Crude, rude, uproarious
By LOUIS B. HOBSON


If its sole aim is to be irreverent and irresponsible, the college sex comedy Road Trip gets top marks.

Its model is undoubtedly Animal House, but it owes just as much to last year's gross-out teen comedy American Pie.

If those American Pie alumni actually graduated, they'd probably be registered at Road Trip's fictitious University of Ithaca.

Seann William Scott -- who played the jock in American Pie -- stars as E.L., the rowdiest of the college kids in Road Trip.

This time, he gets to donate sperm to help pay for gas for the road trip.

The cross-country trip is necessitated when Josh (Breckin Meyer) sends the wrong videotape to his girlfriend Tiffany (Rachel Blanchard), who is attending the University of Texas in Austin.

Josh is resolutely faithful to Tiffany until he buys Beth (Amy Smart) at a frat auction E.L. masterminded.

To show her appreciation, Beth seduces Josh, suggesting they videotape their tryst.

Josh and Tiffany are in the habit of exchanging weekly videos and the wrong one ends up in the mail.

Josh has to get to Austin before the U.S. Mail.

It's a flimsy premise meant only to link an escalating series of outrageous incidents.

Josh's travelling companions include E.L, Rubin (Paulo Costanzo) the pot-smoking philosophy major and Kyle (DJ Qualls) the campus nerd.

The guys need Kyle because he has a car (but not for long) and a credit card (but not for long).

E.L. borrows a bus from a school for the blind, Kyle loses his virginity to a lusty African American co-ed, E.L. lusts after a fertility clinic nurse and the boys see firsthand the staggering effects of Viagra.

This particular road trip has achieved mythical proportions at Ithaca thanks to Barry (Tom Green), who tells it yearly with feverish enthusiasm to groups of prospective students and their parents.

Because the story is told through Barry's eyes, it gets to be embellished with ample female nudity.
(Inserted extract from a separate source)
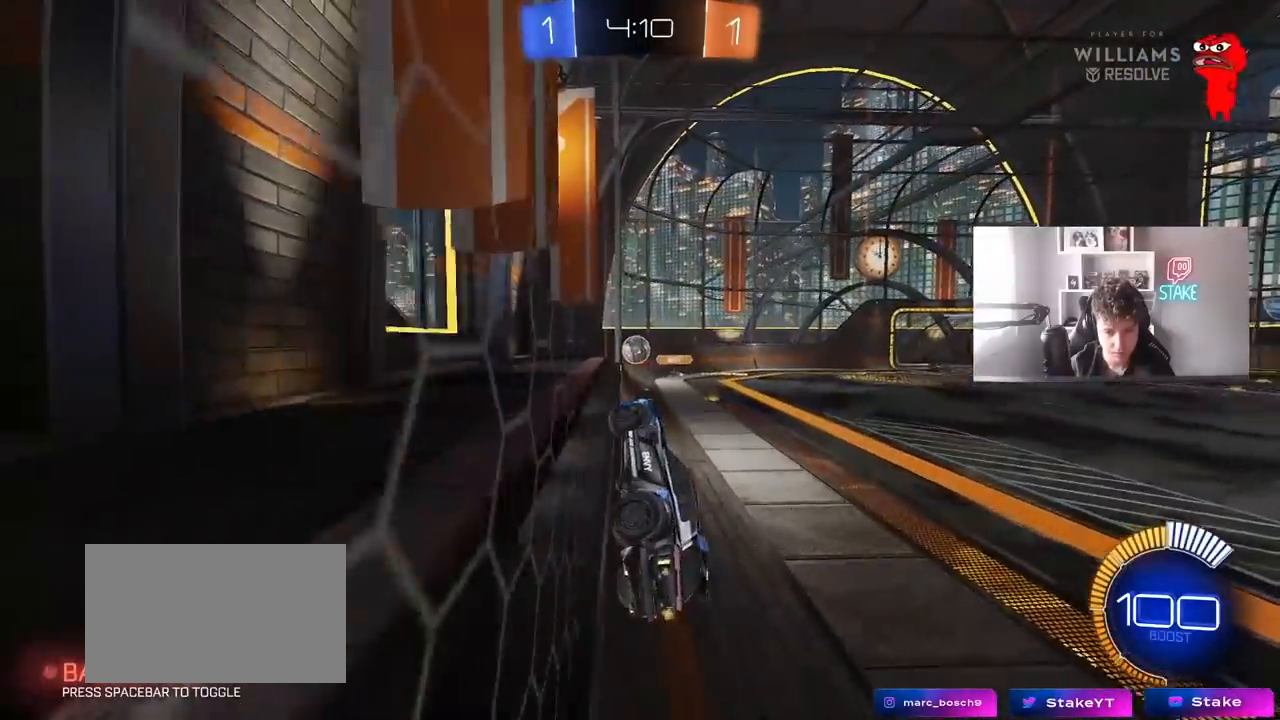
{"keys": ["a", "w"], "mouse": [], "mouse_move": "still", "events": [[167, "a", "down"], [300, "shift", "down"], [350, "shift", "up"]]}
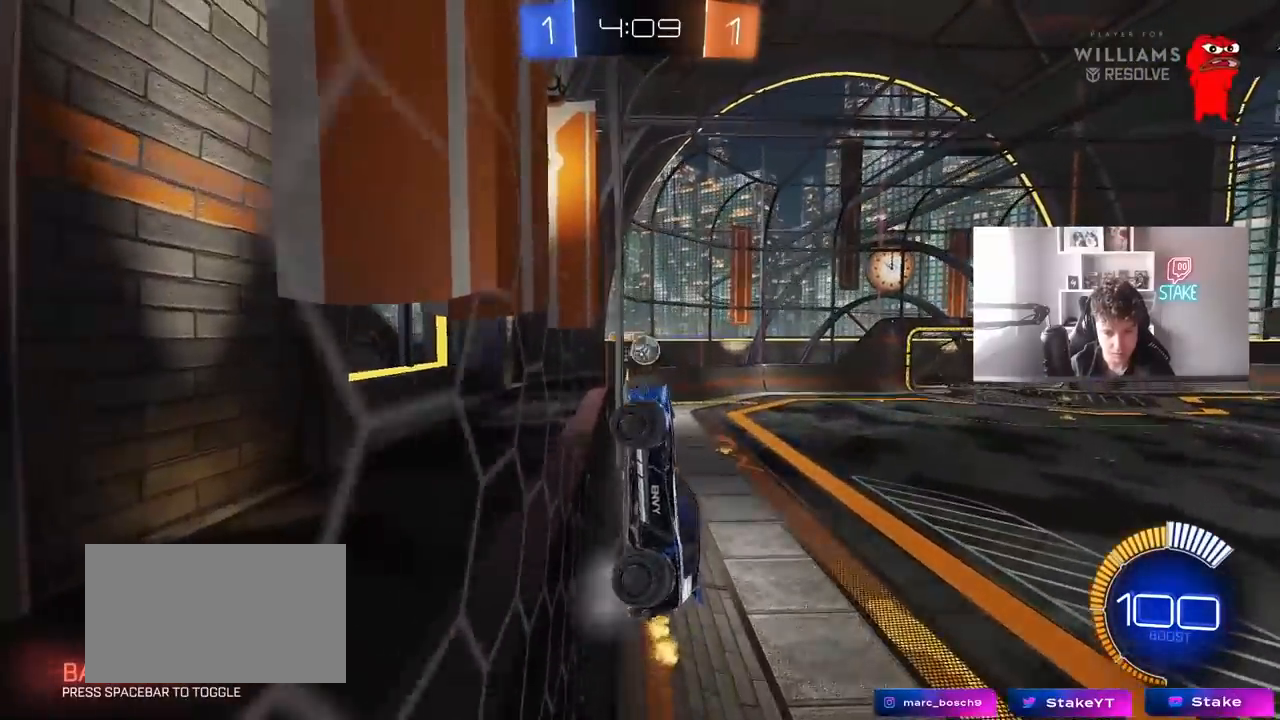
{"keys": ["a"], "mouse": [], "mouse_move": "still", "events": [[233, "w", "up"], [267, "s", "down"], [317, "s", "up"]]}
In Barry's imagination, co-eds wander about their dorms naked.

Rampant chauvinism doesn't begin to describe Road Trip, but that is meant to be part of its appeal. Green is hysterical.

He lets Barry wear his libido on his sleeve and can still appear like an overgrown child. His scenes are among the funniest in the film because Green has such elastic features.

Road Trip hits its share of bumps and some of the detours end up nowhere, but when it's sailing, it's a wild, uproarious ride.